| Exercise task |
Convert every line of the material below into a JSON array of strings, one string per line. Skip blank lines and omit the pictures.

Source data:
◇ ◇ ◇ ◇ ◇ ◇ ◇

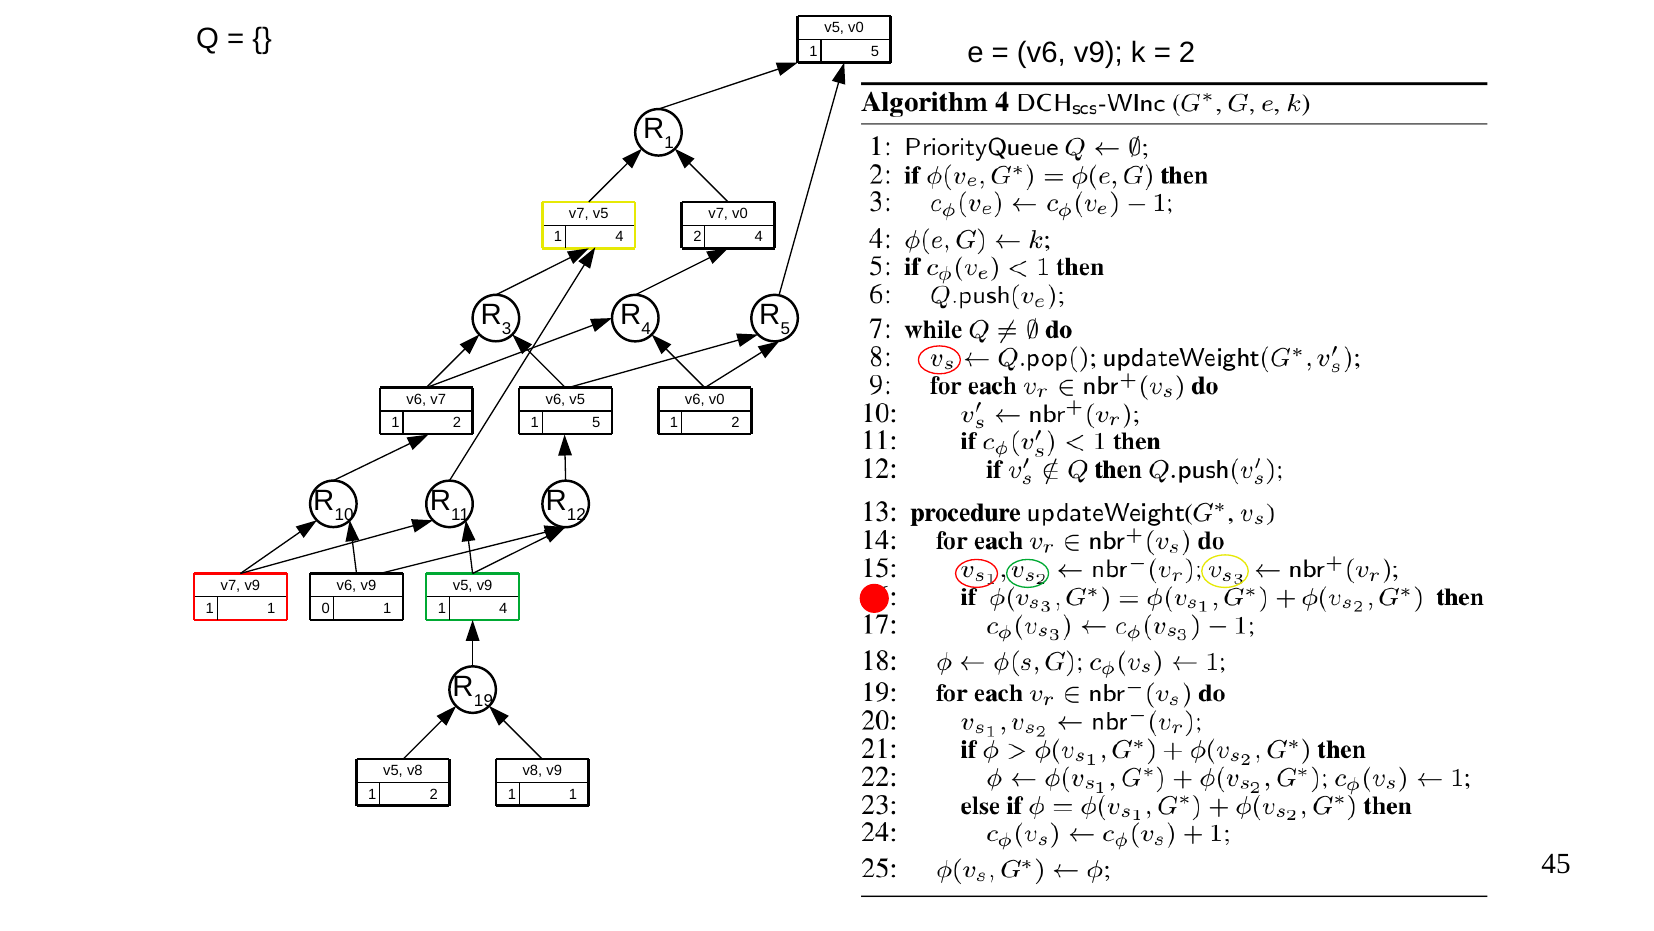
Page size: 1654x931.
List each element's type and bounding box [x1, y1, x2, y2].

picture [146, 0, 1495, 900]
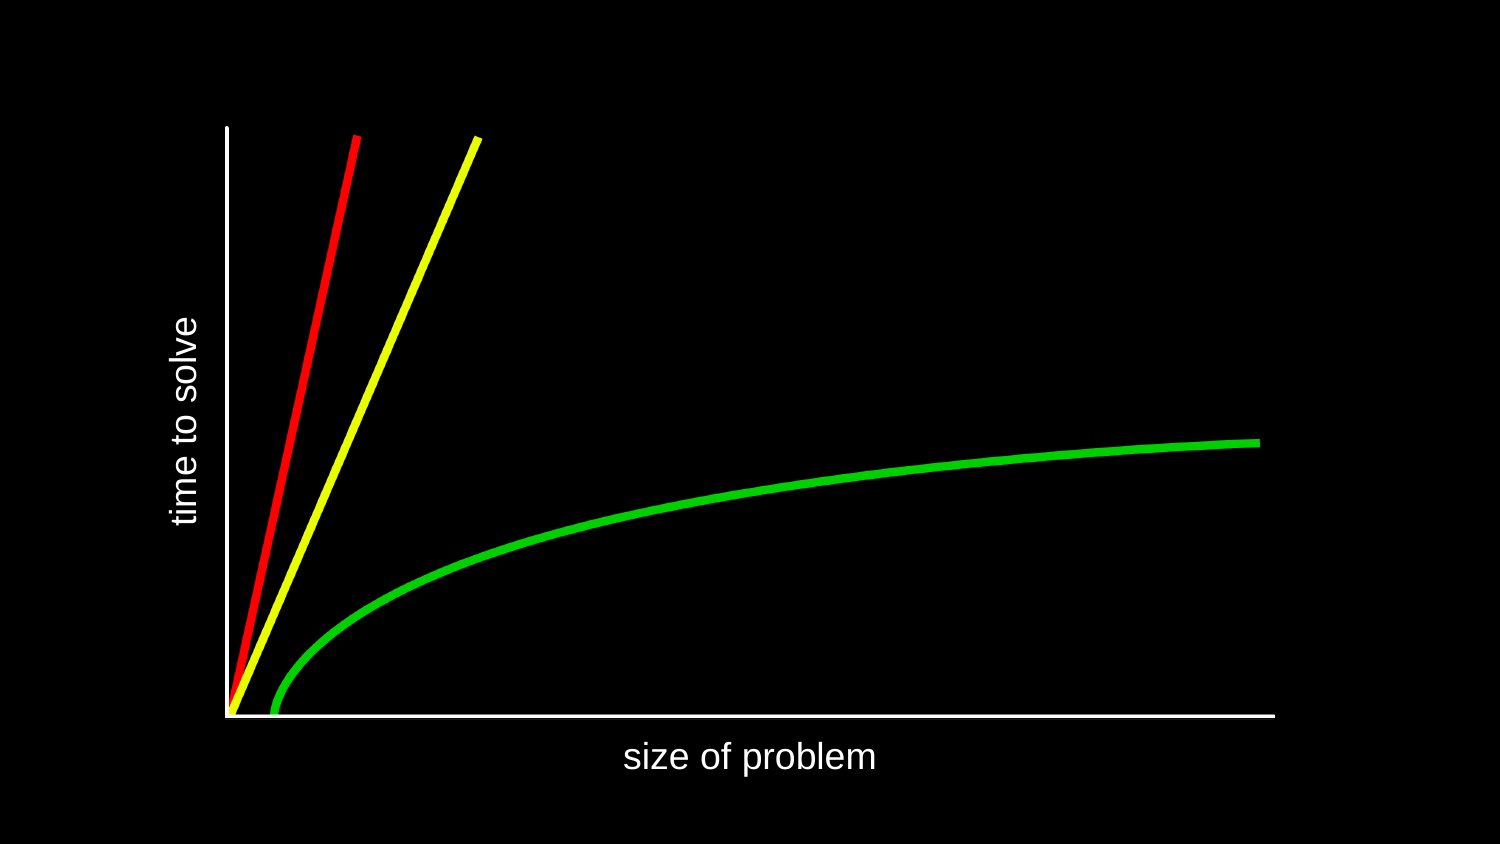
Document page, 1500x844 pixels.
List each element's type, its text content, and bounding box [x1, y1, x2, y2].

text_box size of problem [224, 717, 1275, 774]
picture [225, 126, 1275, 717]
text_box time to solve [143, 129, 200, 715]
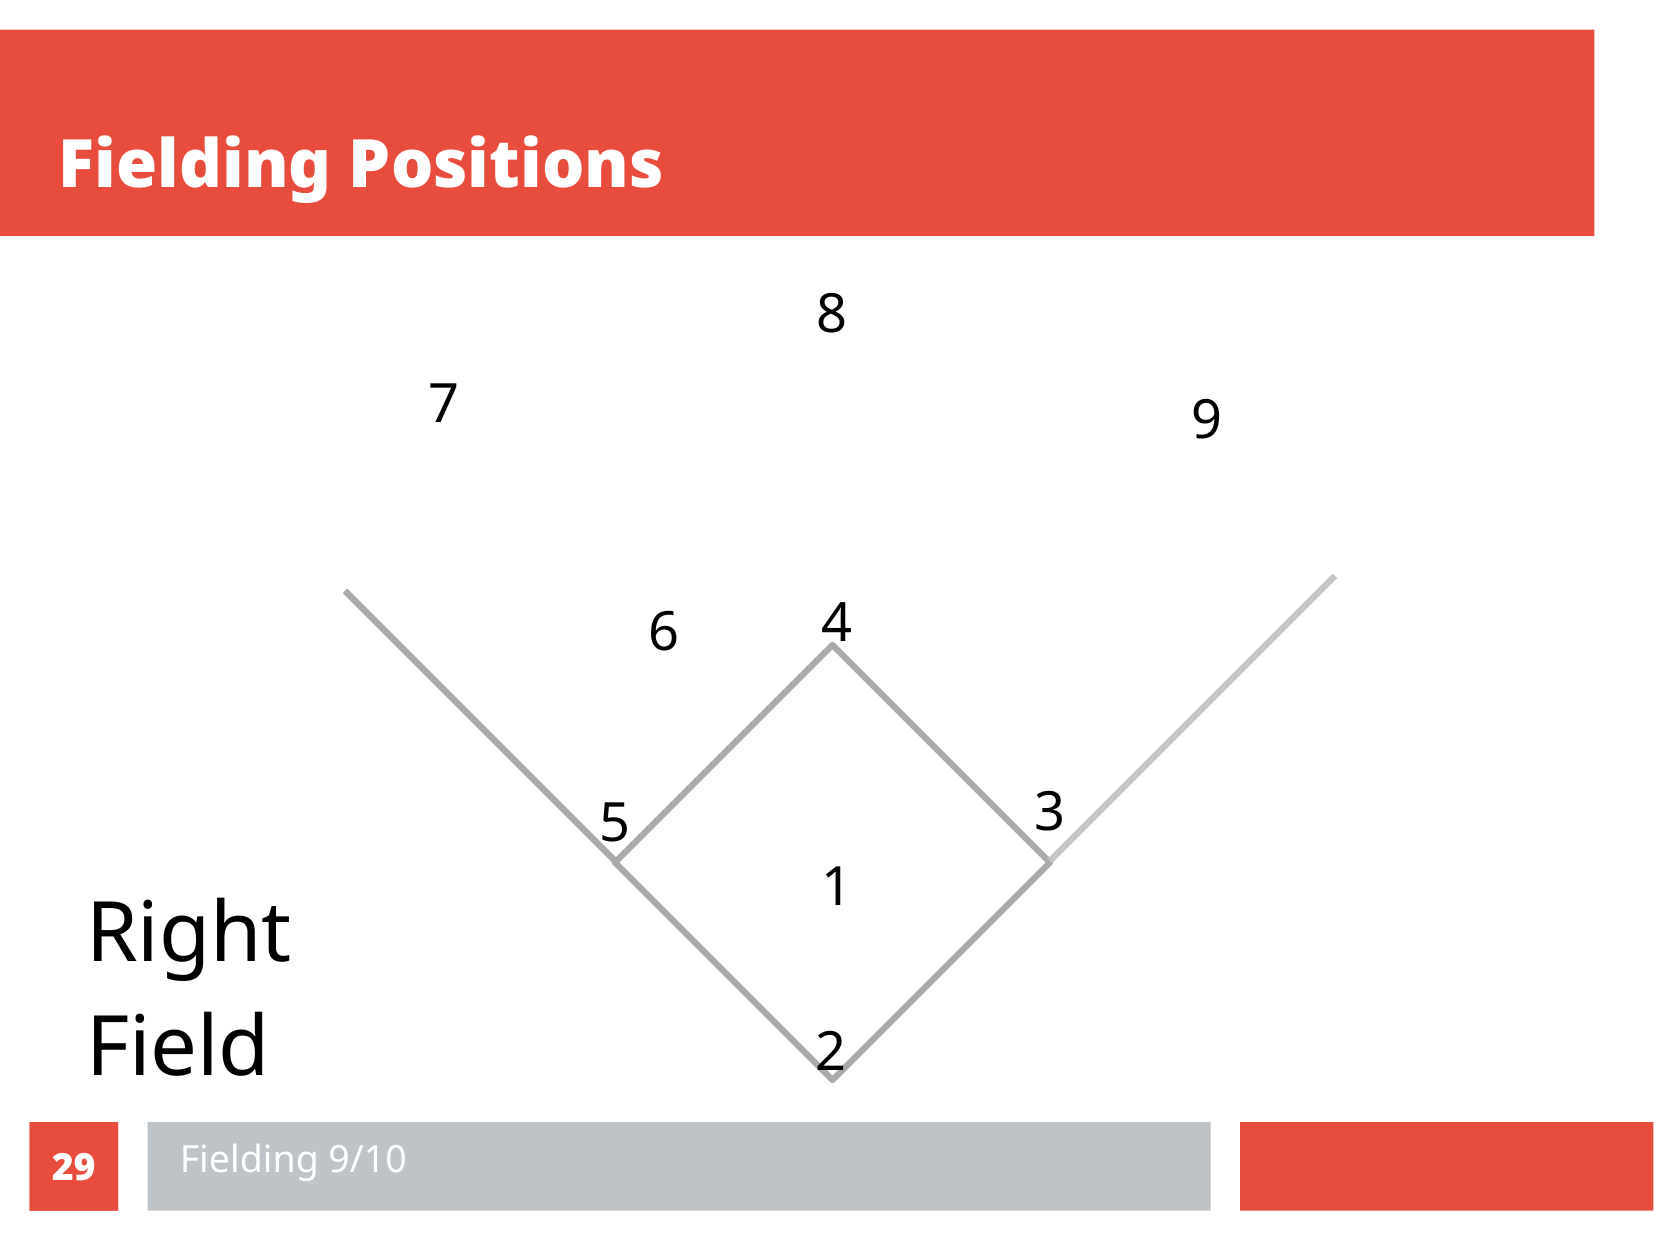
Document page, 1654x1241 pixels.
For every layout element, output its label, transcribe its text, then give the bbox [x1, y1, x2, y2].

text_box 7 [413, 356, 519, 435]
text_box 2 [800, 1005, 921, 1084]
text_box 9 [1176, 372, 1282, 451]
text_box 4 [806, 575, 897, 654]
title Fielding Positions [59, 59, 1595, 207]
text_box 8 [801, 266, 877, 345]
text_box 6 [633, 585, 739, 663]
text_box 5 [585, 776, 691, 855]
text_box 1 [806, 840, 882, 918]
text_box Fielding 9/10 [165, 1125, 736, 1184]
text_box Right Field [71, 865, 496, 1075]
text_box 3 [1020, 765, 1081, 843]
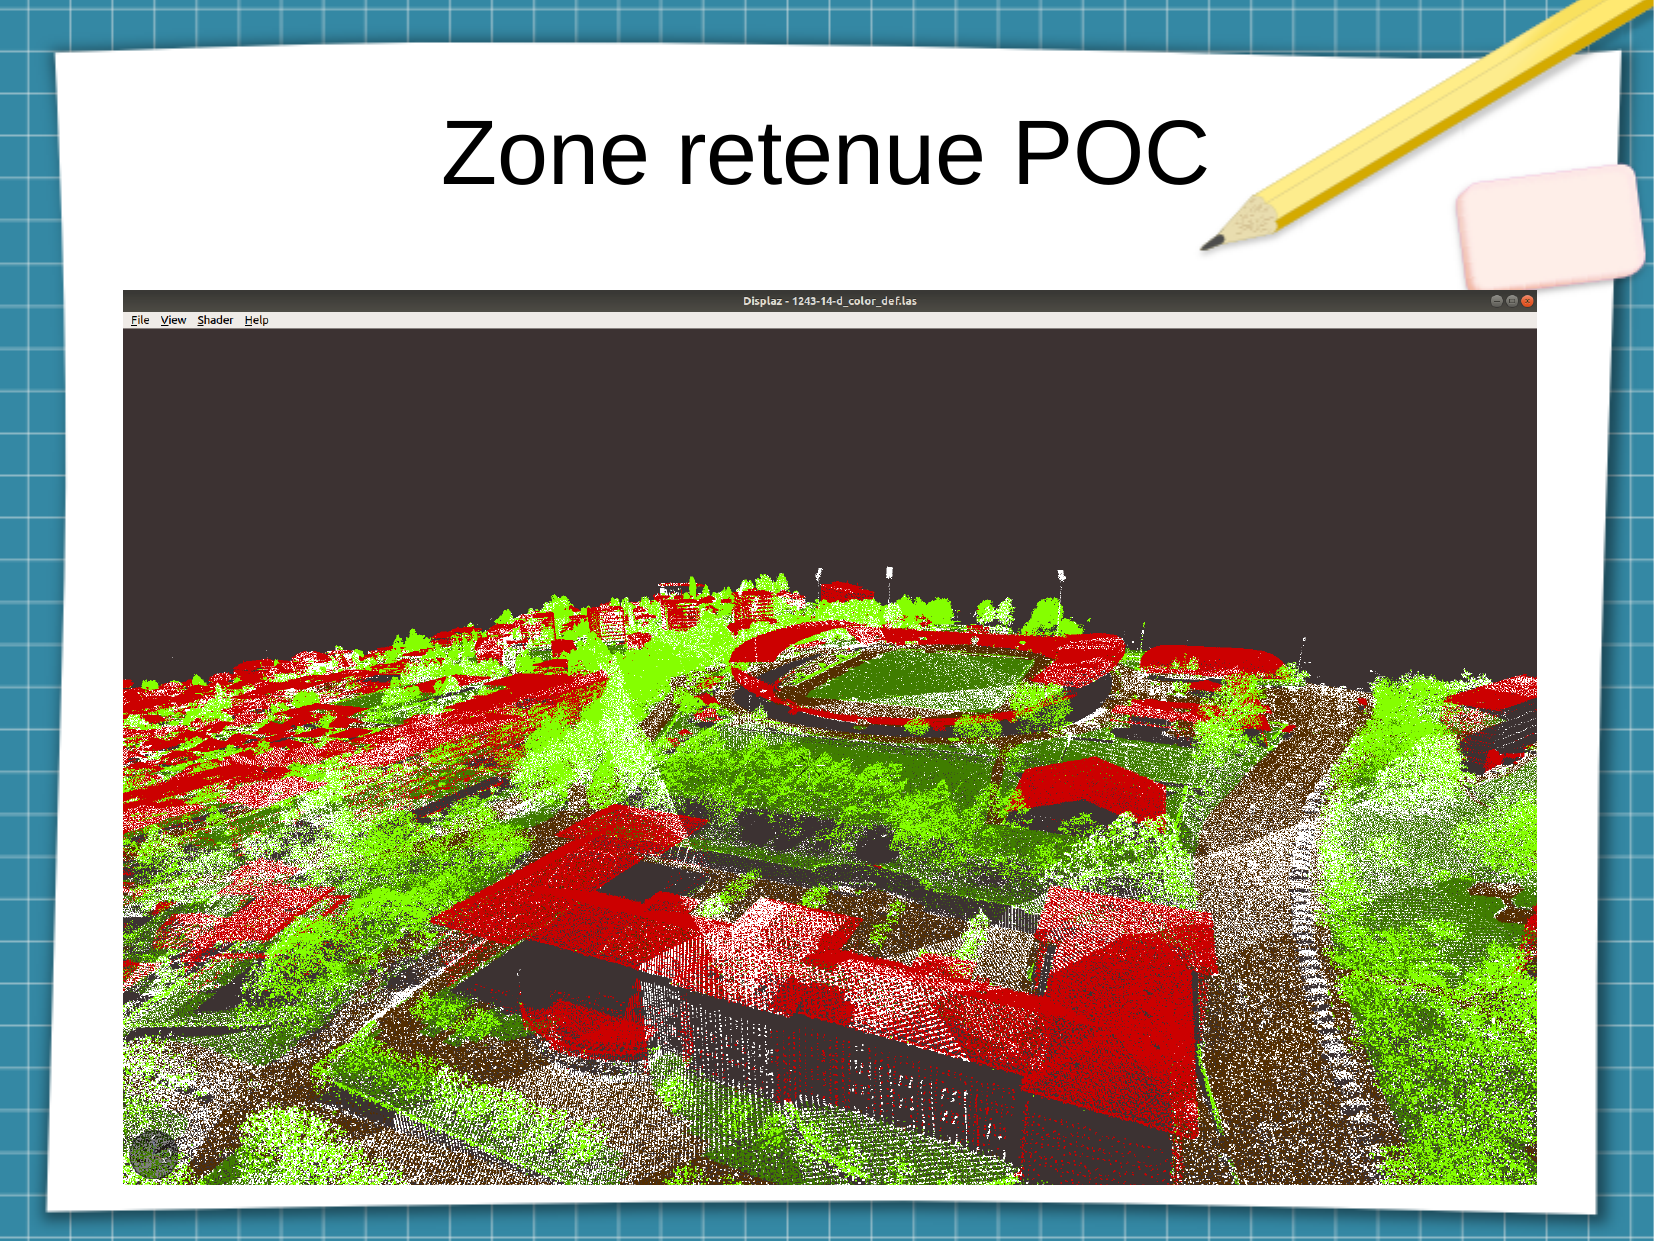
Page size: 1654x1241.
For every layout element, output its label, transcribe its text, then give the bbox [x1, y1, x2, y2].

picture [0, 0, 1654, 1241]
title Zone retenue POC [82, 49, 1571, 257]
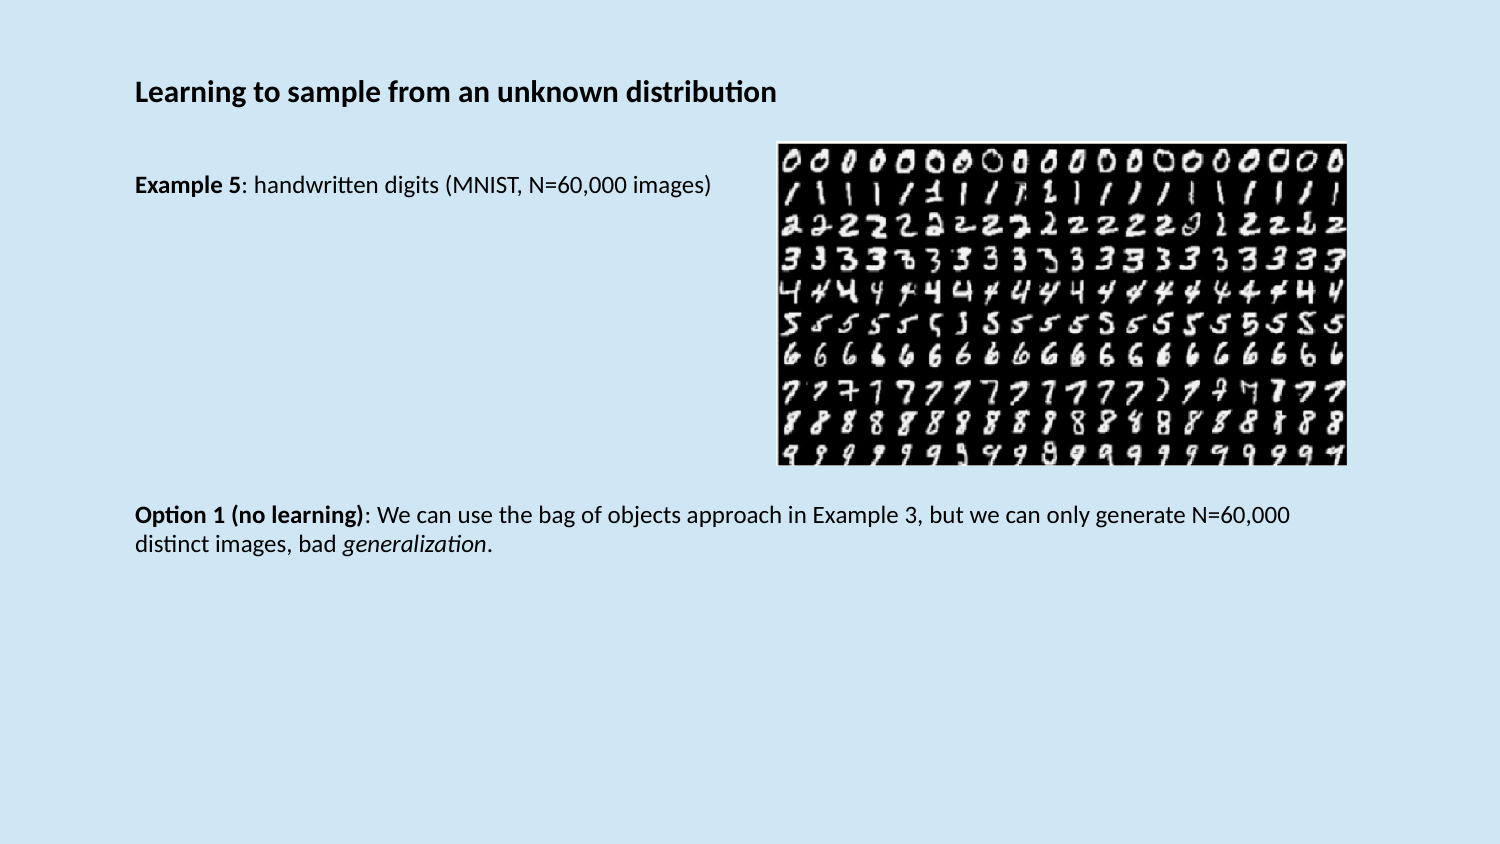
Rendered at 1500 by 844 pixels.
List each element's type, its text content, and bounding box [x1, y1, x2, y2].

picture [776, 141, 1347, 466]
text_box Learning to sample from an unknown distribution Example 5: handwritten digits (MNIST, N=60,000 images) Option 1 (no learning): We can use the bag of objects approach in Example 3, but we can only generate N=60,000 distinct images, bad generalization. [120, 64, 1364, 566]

◇ ◇ ◇ ◇ ◇ ◇ ◇

| In response |
[
  "Page size: 1654x931.",
  "List each element's type and bounding box [x1, y1, x2, y2].",
  "picture [146, 0, 1495, 900]",
  "Document page, 1500x844 pixels.",
  "List each element's type, its text content, and bounding box [x1, y1, x2, y2].",
  "text_box size of problem [224, 717, 1275, 774]",
  "picture [225, 126, 1275, 717]",
  "text_box time to solve [143, 129, 200, 715]",
  "Document page, 1654x1241 pixels.",
  "For every layout element, output its label, transcribe its text, then give the bbox [x1, y1, x2, y2].",
  "text_box 7 [413, 356, 519, 435]",
  "text_box 2 [800, 1005, 921, 1084]",
  "text_box 9 [1176, 372, 1282, 451]",
  "text_box 4 [806, 575, 897, 654]",
  "title Fielding Positions [59, 59, 1595, 207]",
  "text_box 8 [801, 266, 877, 345]",
  "text_box 6 [633, 585, 739, 663]",
  "text_box 5 [585, 776, 691, 855]",
  "text_box 1 [806, 840, 882, 918]",
  "text_box Fielding 9/10 [165, 1125, 736, 1184]",
  "text_box Right Field [71, 865, 496, 1075]",
  "text_box 3 [1020, 765, 1081, 843]",
  "Page size: 1654x1241.",
  "For every layout element, output its label, transcribe its text, then give the bbox [x1, y1, x2, y2].",
  "picture [0, 0, 1654, 1241]",
  "title Zone retenue POC [82, 49, 1571, 257]",
  "Rendered at 1500 by 844 pixels.",
  "List each element's type, its text content, and bounding box [x1, y1, x2, y2].",
  "picture [776, 141, 1347, 466]",
  "text_box Learning to sample from an unknown distribution Example 5: handwritten digits (MNIST, N=60,000 images) Option 1 (no learning): We can use the bag of objects approach in Example 3, but we can only generate N=60,000 distinct images, bad generalization. [120, 64, 1364, 566]"
]